Frente al periodismo de la insidia

Luis María Anson

Desenfundaba su pipa como Gary Cooper su revólver. El tiroteo dialéctico iba a empezar. Balbín, tras la emisión de una película que planteaba el debate, daba la palabra a gentes de alto nivel, desde Severo Ochoa a Gustavo Bueno, desde Jordi Pujol a Santiago Carrillo, desde Julio Anguita a Blas Piñar, desde Tamames a García-Trevijano. Es decir, como ahora, cuando demasiados mindundis se adueñan de la pantalla para opinar sobre todo sin saber de casi nada, con una verborrea tantas veces insufrible. Fue, por cierto, el gran Trevijano, quien dijo una noche, al entrar en La Clave, la frase que se hizo célebre: "Son muchos los españoles que esperan impacientes el día en que la viuda de Arzallus acuda al entierro de Pujol". El nacionalismo regional ya babeaba. Siento por Balbín agradecimiento personal. Una mañana se incendiaron las cadenas de radio con el presunto secuestro por parte de Eta de Martín Prieto, uno de los nombres grandes del periodismo español en el último medio siglo. Me correspondió, no sé muy bien por qué, arreglar el asunto y la ayuda de José Luis Balbín fue decisiva. Derrochó sagacidad, sentido común y habilidad, y pudimos encauzar las aguas desbordadas.
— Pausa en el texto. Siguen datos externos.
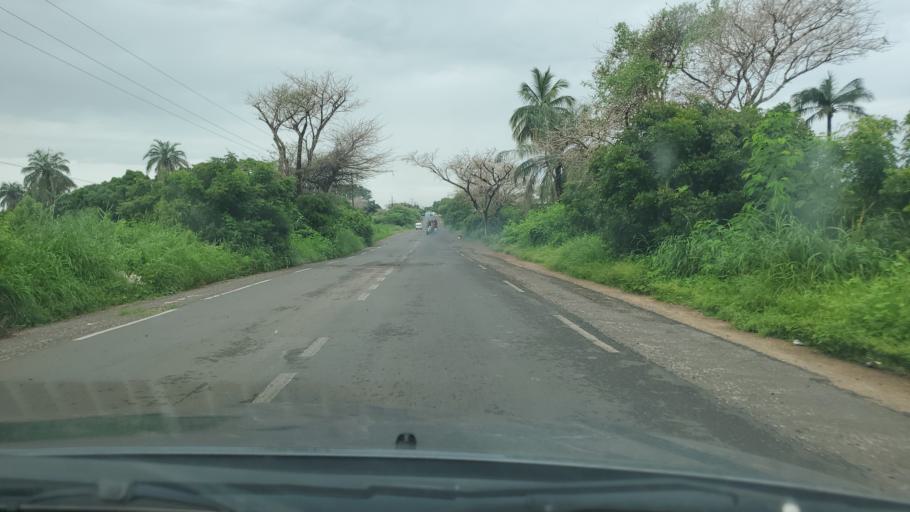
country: SN
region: Thies
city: Mekhe
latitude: 15.1246
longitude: -16.8658
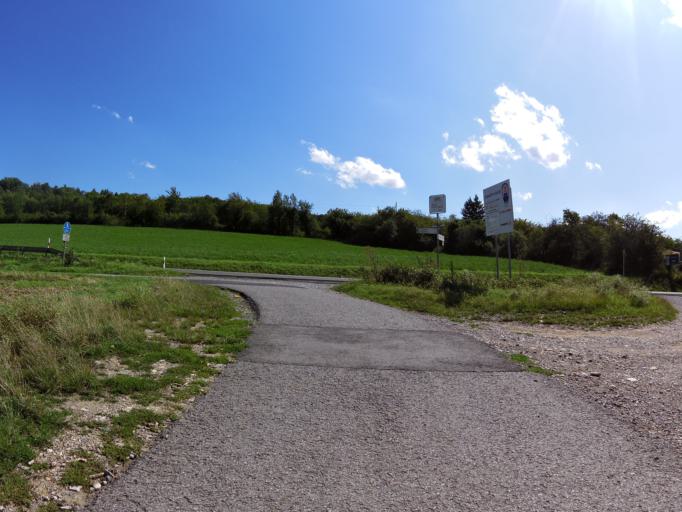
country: DE
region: Bavaria
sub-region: Regierungsbezirk Unterfranken
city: Frickenhausen
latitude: 49.6675
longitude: 10.0921
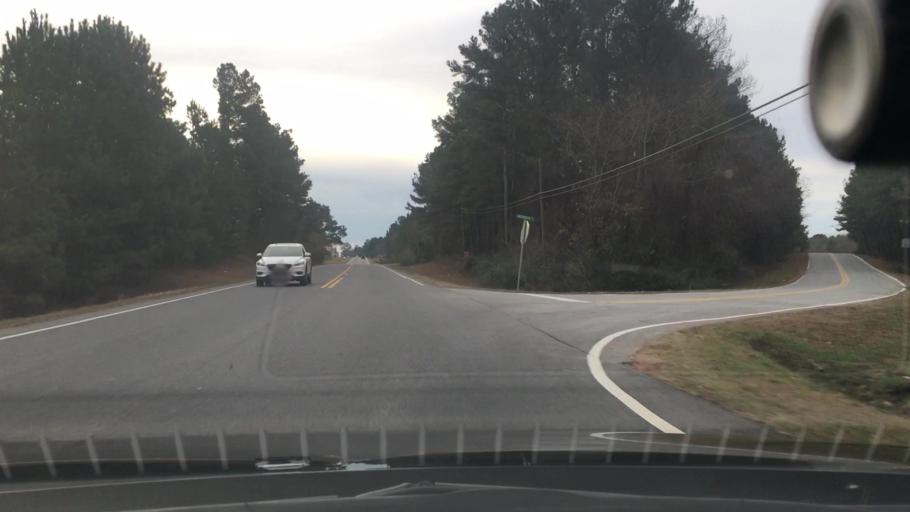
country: US
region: Georgia
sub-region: Coweta County
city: Senoia
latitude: 33.2828
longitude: -84.5369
Es el inolvidado presentador de La Clave un profesional serio, constructivo y sobresaliente, que encabezó siempre, frente al periodismo de la insidia, el periodismo de la seriedad. Demostraba, semana tras semana, ser tan buen periodista que temí que un día se produjera su decadencia y le hicieran ministro. En la primera etapa del programa, salvó la tarascada de alguien que quería imponer a Victoria Prego, hasta que, en 1985, después de diez años, el Gobierno González escabechó aquel espacio poliédrico que contribuyó a facilitar la Transición y, sobre todo, a consolidar la libertad de expresión en España. Estaba todavía el programa en pleno éxito, pero la sombra de la OTAN era demasiado alargada. Regresó Balbín con sus armas periodísticas y sus pertrechos intactos a otro canal, pero aquella segunda parte de La Clave no resultó atractiva y la baja audiencia liquidó definitivamente uno de los espacios audiovisuales más emblemáticos de la historia de la televisión española.